I published my second book, The Season of Migration, on January 6th, and as I slowly begin to be asked questions about it, I am struck most significantly by the strange feeling that I don't know many of the answers. How is that possible? I wrote the book, that part is undeniable; I have many memories of when I was in the midst of writing it, of moments when it was going well and moments when it was torturous, of where I was when I wrote this part or that part, of consulting with various writer friends and what so-and-so said that was so helpful—all of that I remember. I remember the research I did for the book (it is a work of historical fiction, about the early life of Vincent van Gogh), the books I read and what was helpful and what wasn't, and I have a few memories of key details that I learned and immediately used. But when people ask me to speak eloquently about how the book came to be, how narrative decisions were made, when certain plot lines entered the picture, how the whole was made from the sum of its parts, a strange thing happens in my brain: a fog rolls in and I find myself stammering. What is the nature of this fog?

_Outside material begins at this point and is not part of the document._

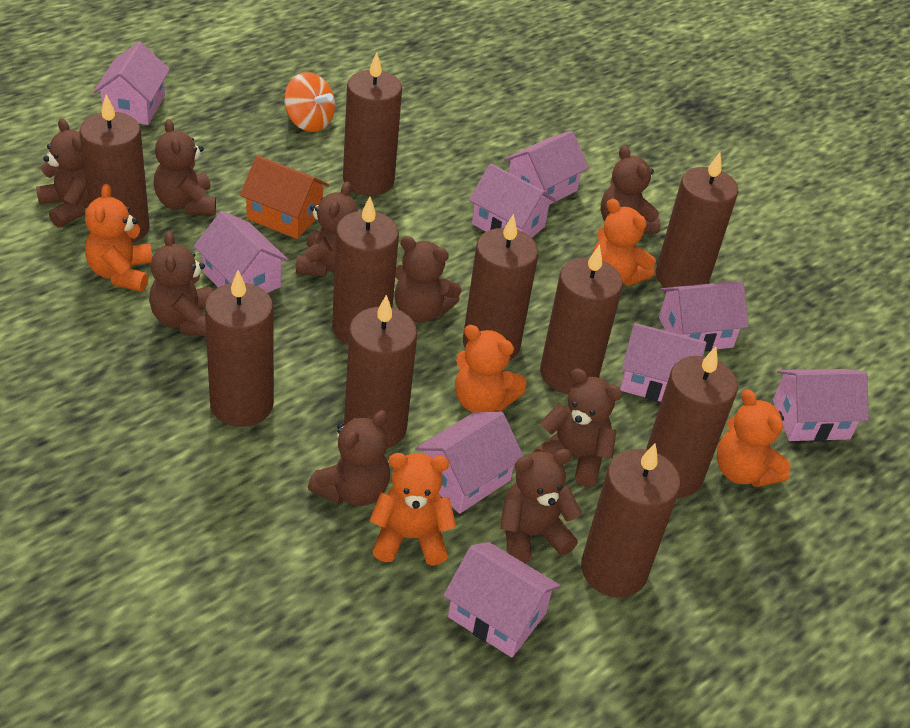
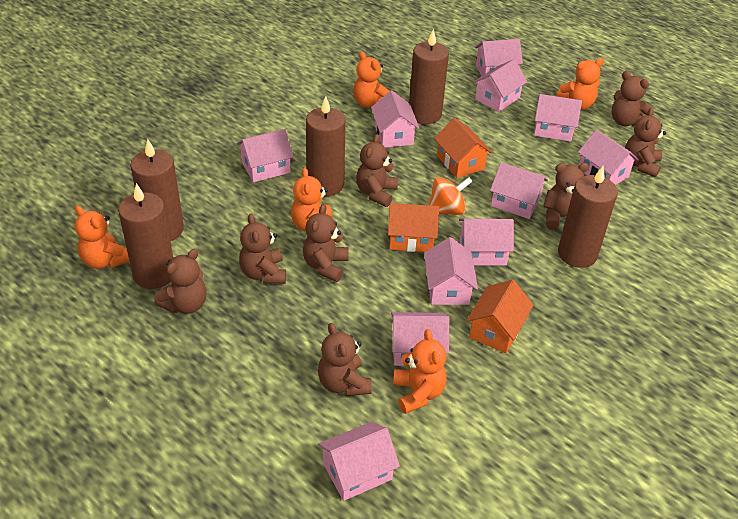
brown candle: [79,94,150,243] [205,270,274,427] [332,196,399,345] [343,52,402,196] [344,295,417,449] [463,214,538,361] [540,245,623,394] [581,443,680,597] [646,347,738,498] [656,152,738,288] = 10 -> [118,183,173,289] [130,139,184,241] [306,96,346,196] [409,29,449,124] [558,166,618,268] = 5
brown teddy bear: [36,118,89,228] [149,231,213,336] [154,119,216,215] [296,182,358,276] [308,410,390,506] [394,236,462,322] [500,449,582,563] [534,368,622,487] [601,146,661,234] = 9 -> [155,249,207,314] [239,214,286,284] [303,204,349,282] [318,323,372,396] [356,134,398,207] [543,163,589,230] [612,71,651,126] [625,108,666,177] = 8
orange house: [240,155,329,239] = 1 -> [388,203,439,252] [434,118,492,178] [466,280,533,353] = 3
pink house: [93,42,170,125] [194,211,289,293] [415,412,524,514] [443,542,561,657] [469,163,556,238] [504,131,589,205] [620,323,707,402] [659,281,749,352] [773,369,869,441] = 9 -> [237,129,294,182] [318,421,400,501] [371,90,420,148] [391,312,449,366] [424,237,478,305] [459,219,514,265] [473,59,527,112] [475,39,523,76] [490,162,548,219] [534,94,582,142] [578,129,639,185] = 11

Of course it is a combination of things, not least the fact that I finished the final draft of the book almost two full years ago (the publishing machine often works slowly). But would a person that built a house, even if the house had been built two years prior, feel the same strange confusion when asked to describe how the house was built? I doubt it.
Perhaps this fog of confusion is a kind of innate protective measure that is built into the brains of artists—we cannot remember all of the making of a book (or a film, or a painting) just as a mother cannot remember all of the pain of childbirth. Perhaps this strange fog is how the mystery is protected, so that the process of making a novel can't be formulaic, so that there can't be one prescriptive way to do it, so that we all need to struggle through the strange process again and again, even if we have done it before. Is this what keeps us going back at it? To try to crack the code, figure out the formula? It's fun to think about how we feel this same wonder and mystery when we've written a book as we do when we read one that we love—how did this thing come to be?! How is it possible?! We must keep reading, and writing, and peering through the fog, for the fog is where the mystery is, and the mystery is what pulls us all forward.